* **TASK INSTRUCTIONS**:
Output the full listing exactly as written, with no pictures in it.
[Start of section]
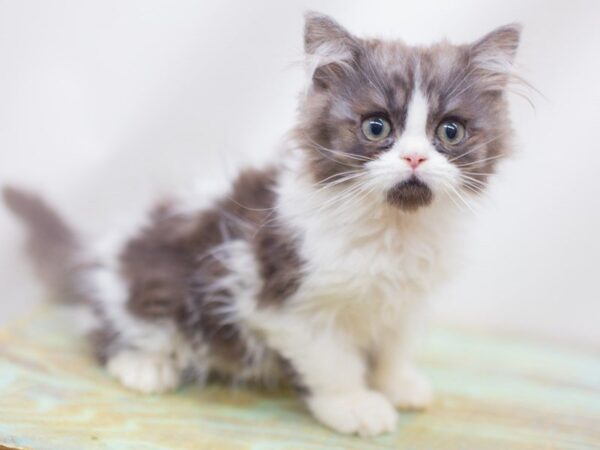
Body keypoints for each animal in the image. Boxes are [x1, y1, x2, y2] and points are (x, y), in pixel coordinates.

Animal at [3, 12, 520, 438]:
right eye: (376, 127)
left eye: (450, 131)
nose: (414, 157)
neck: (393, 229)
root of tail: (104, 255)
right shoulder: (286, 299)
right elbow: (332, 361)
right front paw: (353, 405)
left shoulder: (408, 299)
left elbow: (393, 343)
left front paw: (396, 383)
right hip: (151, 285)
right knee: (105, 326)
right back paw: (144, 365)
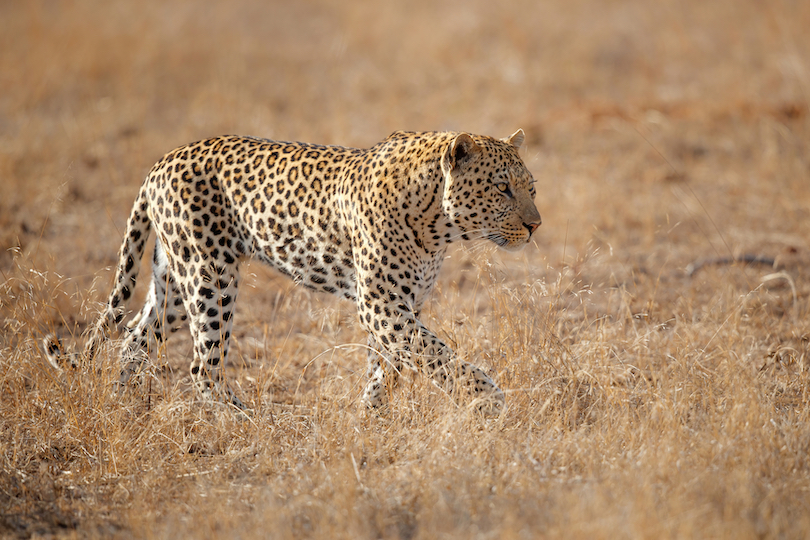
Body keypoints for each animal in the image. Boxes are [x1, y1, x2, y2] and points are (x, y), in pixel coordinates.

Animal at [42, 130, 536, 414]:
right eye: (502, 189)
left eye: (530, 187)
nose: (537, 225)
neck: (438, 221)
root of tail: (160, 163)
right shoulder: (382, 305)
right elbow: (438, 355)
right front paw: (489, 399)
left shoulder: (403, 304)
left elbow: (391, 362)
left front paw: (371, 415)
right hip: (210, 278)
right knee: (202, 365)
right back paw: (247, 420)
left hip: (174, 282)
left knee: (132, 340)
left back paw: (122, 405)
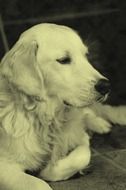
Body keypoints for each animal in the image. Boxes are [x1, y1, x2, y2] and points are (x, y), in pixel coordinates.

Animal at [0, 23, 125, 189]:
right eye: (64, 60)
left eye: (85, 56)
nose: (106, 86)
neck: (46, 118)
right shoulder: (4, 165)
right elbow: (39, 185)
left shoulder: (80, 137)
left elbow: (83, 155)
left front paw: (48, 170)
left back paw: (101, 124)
[End of section]
* **EXERCISE RESPONSE**:
Body keypoints for each animal in the image. Boxes are [x1, y1, x2, y2] and points are (x, y), in pixel coordinates.

Animal at [3, 12, 520, 438]:
right eye: (376, 127)
left eye: (450, 131)
nose: (414, 157)
neck: (393, 229)
root of tail: (104, 255)
right shoulder: (286, 299)
right elbow: (332, 361)
right front paw: (353, 405)
left shoulder: (408, 299)
left elbow: (393, 343)
left front paw: (396, 383)
right hip: (151, 285)
right knee: (105, 326)
right back paw: (144, 365)
Body keypoints for each animal in the image. Boxes are [x1, y1, x2, y2] and points are (x, y), in pixel coordinates.

Animal at [42, 130, 536, 414]:
right eye: (502, 189)
left eye: (530, 187)
nose: (537, 225)
neck: (438, 221)
root of tail: (160, 163)
right shoulder: (382, 305)
right elbow: (438, 355)
right front paw: (489, 399)
left shoulder: (403, 304)
left elbow: (391, 362)
left front paw: (371, 415)
right hip: (210, 278)
right knee: (202, 365)
right back paw: (247, 420)
left hip: (174, 282)
left knee: (132, 340)
left back paw: (122, 405)
Body keypoints for each animal in the image. Boxes are [x1, y1, x2, y2] and points are (x, y), in pixel coordinates.

Animal at [0, 23, 125, 189]:
right eye: (64, 60)
left eye: (85, 56)
nose: (106, 86)
neck: (46, 118)
right shoulder: (4, 165)
right elbow: (39, 185)
left shoulder: (80, 137)
left elbow: (83, 155)
left front paw: (48, 170)
left back paw: (101, 124)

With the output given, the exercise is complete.